EXCERPT TO READ
Thèse de doctorat
Résumé : Living cells and their components play a key role within biotechnology industry. Cell cultures and their products of interest are used for the design of vaccines as well as in the agro-alimentary field. In order to ensure optimal working of such bioprocesses, the understanding of the complex mechanisms which rule them is fundamental. Mathematical models may be helpful to grasp the biological phenomena which intervene in a bioprocess. Moreover, they allow prediction of system behaviour and are frequently used within engineering tools to ensure, for instance, product quality and reproducibility.

RECORDED INFORMATION
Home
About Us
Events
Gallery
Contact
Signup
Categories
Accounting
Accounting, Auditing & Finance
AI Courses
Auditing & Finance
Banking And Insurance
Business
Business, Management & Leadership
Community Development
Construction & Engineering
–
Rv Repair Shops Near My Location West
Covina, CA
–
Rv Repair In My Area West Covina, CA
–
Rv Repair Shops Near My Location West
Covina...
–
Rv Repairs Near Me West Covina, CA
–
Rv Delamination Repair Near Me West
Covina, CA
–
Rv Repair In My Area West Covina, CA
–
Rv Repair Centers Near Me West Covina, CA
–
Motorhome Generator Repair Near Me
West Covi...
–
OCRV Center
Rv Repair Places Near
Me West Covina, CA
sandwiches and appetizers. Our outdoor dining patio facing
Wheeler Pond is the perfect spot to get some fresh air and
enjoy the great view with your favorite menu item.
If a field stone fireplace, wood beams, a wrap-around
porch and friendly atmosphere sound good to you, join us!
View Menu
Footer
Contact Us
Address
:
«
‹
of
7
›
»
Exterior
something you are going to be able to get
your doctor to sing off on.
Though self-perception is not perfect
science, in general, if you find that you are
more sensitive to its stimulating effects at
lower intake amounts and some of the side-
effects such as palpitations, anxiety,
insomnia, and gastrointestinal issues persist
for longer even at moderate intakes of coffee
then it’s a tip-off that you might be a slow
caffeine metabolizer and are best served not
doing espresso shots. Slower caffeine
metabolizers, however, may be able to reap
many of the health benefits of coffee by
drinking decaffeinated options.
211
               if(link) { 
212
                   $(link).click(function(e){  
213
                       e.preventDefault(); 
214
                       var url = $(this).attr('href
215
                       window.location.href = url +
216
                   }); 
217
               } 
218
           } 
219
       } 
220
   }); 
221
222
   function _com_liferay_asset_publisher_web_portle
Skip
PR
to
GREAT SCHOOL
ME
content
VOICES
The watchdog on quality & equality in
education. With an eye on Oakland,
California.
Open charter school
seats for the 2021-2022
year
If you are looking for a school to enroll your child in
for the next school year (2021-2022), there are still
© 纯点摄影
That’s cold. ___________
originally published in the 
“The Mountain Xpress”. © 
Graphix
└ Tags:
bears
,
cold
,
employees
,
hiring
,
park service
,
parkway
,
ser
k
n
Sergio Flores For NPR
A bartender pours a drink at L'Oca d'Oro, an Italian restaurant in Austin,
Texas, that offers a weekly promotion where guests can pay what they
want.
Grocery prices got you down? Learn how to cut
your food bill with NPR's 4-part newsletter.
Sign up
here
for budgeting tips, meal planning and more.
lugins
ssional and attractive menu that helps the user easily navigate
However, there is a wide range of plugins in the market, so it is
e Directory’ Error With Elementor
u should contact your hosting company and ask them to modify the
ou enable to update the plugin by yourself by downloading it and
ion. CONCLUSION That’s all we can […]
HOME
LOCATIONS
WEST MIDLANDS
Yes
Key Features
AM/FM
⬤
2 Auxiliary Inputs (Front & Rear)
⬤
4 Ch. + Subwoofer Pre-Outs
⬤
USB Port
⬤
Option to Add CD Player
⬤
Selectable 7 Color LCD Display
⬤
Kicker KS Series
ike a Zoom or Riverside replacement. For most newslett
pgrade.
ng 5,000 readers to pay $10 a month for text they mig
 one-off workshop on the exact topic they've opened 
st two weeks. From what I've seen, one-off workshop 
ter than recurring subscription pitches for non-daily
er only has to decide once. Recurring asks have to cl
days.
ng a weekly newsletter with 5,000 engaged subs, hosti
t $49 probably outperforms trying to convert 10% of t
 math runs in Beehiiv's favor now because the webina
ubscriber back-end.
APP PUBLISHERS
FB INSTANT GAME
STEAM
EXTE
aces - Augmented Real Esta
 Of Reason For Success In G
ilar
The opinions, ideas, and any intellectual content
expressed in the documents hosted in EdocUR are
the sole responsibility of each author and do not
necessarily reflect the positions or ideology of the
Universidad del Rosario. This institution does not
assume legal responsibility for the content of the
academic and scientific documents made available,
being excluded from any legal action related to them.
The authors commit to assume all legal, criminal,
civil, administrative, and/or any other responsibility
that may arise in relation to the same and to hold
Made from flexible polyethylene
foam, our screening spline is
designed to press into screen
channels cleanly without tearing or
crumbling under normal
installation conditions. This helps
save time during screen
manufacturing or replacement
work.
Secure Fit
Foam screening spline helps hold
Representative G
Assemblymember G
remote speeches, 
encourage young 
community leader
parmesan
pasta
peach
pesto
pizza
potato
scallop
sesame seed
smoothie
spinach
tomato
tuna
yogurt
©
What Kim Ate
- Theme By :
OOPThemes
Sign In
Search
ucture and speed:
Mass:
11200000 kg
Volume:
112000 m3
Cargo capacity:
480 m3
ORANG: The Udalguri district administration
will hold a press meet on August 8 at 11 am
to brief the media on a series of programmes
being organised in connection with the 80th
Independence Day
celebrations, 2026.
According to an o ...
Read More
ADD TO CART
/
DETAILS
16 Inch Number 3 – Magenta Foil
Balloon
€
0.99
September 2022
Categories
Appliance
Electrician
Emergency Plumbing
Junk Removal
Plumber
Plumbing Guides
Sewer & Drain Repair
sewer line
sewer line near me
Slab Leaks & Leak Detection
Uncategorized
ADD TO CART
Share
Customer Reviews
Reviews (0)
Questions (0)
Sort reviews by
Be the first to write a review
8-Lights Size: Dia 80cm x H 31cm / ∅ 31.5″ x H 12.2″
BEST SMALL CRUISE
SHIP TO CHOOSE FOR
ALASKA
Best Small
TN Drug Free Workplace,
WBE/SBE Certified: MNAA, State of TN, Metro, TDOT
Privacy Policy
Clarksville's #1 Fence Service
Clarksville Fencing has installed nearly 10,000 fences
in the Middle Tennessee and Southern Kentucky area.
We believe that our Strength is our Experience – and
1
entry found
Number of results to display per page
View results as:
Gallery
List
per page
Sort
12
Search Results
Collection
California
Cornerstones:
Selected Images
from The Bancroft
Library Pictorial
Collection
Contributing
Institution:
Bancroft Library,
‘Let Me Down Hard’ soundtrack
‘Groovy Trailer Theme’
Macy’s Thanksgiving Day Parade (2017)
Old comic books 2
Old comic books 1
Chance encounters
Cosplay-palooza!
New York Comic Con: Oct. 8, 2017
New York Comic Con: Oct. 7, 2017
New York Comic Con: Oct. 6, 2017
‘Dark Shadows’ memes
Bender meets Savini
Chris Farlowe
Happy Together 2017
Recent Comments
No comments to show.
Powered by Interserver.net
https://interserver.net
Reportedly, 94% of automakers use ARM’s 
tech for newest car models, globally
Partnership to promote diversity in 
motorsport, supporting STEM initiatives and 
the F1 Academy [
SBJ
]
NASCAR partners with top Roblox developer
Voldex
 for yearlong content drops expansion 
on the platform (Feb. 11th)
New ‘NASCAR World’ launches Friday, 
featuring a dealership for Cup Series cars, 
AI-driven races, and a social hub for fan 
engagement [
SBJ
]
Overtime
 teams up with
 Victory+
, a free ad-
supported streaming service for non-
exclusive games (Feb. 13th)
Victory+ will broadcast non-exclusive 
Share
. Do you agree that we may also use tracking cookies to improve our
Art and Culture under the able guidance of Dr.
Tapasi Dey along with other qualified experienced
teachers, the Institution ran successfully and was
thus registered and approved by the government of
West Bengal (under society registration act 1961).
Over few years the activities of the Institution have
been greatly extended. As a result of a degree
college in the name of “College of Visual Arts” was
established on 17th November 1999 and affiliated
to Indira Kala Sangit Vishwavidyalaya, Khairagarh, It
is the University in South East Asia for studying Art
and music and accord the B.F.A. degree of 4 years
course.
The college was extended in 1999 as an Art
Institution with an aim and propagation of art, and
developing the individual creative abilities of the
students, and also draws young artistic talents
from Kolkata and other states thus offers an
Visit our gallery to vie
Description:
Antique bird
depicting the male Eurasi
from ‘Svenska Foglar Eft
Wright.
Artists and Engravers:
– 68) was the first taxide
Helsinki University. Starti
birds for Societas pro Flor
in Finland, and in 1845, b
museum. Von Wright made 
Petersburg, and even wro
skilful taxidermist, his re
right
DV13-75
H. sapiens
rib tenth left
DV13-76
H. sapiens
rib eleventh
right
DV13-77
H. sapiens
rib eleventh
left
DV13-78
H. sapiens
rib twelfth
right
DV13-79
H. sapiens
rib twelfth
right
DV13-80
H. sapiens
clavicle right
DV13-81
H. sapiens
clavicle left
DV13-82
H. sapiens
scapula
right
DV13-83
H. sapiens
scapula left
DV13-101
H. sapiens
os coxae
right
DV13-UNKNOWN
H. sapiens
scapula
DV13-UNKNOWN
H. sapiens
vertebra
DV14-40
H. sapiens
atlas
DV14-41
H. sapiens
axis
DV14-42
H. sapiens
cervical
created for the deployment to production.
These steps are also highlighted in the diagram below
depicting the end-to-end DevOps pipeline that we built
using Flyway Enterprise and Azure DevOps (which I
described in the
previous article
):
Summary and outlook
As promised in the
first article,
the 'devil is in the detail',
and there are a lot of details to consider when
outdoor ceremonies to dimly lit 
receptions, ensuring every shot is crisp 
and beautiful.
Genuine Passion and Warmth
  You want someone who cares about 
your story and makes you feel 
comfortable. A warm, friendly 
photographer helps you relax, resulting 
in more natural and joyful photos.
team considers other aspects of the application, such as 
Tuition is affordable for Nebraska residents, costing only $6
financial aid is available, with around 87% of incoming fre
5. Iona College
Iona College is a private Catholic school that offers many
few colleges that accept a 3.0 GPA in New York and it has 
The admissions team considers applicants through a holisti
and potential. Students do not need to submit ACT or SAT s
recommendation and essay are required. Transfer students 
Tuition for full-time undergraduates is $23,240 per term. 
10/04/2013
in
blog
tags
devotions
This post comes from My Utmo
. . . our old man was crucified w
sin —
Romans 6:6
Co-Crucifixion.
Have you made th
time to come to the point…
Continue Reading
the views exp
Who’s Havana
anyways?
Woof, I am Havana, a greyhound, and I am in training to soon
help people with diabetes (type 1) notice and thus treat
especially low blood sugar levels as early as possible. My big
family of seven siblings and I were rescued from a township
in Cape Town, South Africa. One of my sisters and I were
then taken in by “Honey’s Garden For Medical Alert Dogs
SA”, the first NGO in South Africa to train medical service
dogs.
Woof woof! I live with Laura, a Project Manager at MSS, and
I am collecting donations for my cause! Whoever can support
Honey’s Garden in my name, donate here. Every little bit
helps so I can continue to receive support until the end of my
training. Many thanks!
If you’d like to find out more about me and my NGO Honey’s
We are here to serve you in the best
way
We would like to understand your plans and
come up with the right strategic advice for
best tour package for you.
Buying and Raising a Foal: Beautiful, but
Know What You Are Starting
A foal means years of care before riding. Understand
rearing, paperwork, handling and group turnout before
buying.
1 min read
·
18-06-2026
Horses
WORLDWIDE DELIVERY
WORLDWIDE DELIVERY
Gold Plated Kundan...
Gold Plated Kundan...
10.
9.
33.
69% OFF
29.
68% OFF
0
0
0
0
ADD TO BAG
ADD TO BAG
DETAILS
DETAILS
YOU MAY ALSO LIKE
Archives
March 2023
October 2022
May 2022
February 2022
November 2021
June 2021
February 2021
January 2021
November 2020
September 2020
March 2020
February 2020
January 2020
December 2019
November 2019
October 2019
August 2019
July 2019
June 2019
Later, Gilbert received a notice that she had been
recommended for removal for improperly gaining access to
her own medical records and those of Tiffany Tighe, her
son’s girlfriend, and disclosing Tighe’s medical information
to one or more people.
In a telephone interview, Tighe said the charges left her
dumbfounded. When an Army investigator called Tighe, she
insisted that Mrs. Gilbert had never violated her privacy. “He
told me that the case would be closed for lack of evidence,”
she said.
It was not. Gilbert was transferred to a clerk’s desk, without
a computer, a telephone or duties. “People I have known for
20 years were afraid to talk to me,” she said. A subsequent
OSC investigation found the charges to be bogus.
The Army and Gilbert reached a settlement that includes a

EXERCISE OBJECTIVE
In the thesis abstract above, rewrite the paragraph beginning "Living cells and their components play a key role" as a short bulleted list that keeps its main facts.

EXERCISE RESPONSE
- Living cells and their components are central to the biotechnology industry.
- Cell cultures and their products are used to design vaccines and in the agro-alimentary field.
- Optimal working of these bioprocesses depends on understanding the complex mechanisms that rule them.
- Mathematical models can help explain the biological phenomena in a bioprocess.
- Models also predict system behavior and are often used in engineering tools, for example to ensure product quality and reproducibility.